Ongoing simulations and testing are essential to identify what works and what doesn't work. "There is always room for improvement," he said.
"My focus in the past has always been on preventive measures, but ransomware has changed that. We now have to spend as much time thinking about how we are going to recover from an attack," said Matthew Frederickson, director of information technology at Council Rock School District in Newtown, Pa.
This epiphany came after a nearby school district was hit by ransomware, and it took the district nearly two years to recover. "Every week, there's another school district attack. We've had to invest in technologies we haven't had to before," he said. Top of his list: proactive endpoint protection.
The school district deployed Deep Instinct, cloud-based endpoint security that scans data from desktops, laptops, tablets and smartphones and uses deep learning or AI to predict whether data includes a malicious file and then prevents it from doing any harm. "If something doesn't look right, it stops the data and asks our team if it's OK," Frederickson said.

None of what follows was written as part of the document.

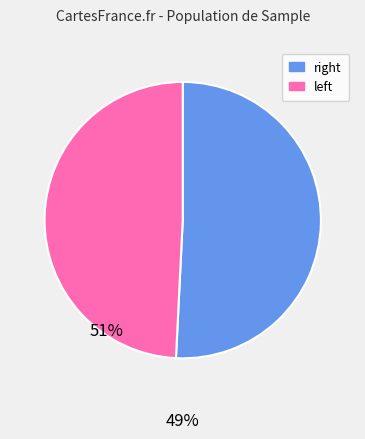

Does any single category account for the majority?

Yes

Adding another layer of security in the form of endpoint protection for the district's 13,000 users had a slight, almost imperceptible performance cost as all data is reviewed by Deep Instinct. Frederickson has found the delay to be minimal, and users recognize it is in their best interest. "I think there's always going to be that sweet spot between protection and performance. When things get too structured, you get shadow IT. However, I do think users are more accepting if it's for their protection," he said.
Communication with peers
While all of these moves to limit the impact of ransomware and phishing are helpful, Sherwood said one action could mitigate damage even more: if IT leaders alerted industry peers when a ransomware attack happens.
"Sharing this information in real time is important. Right now, when one city gets hit by ransomware, we only know because a journalist posts it," he said. He'd like to see an early warning system developed akin to the emergency broadcasting system.
"It's OK to ask for help, to build relationships with other parties outside of your own organization, so [when an attack happens] you aren't just relying on internal resources," he said.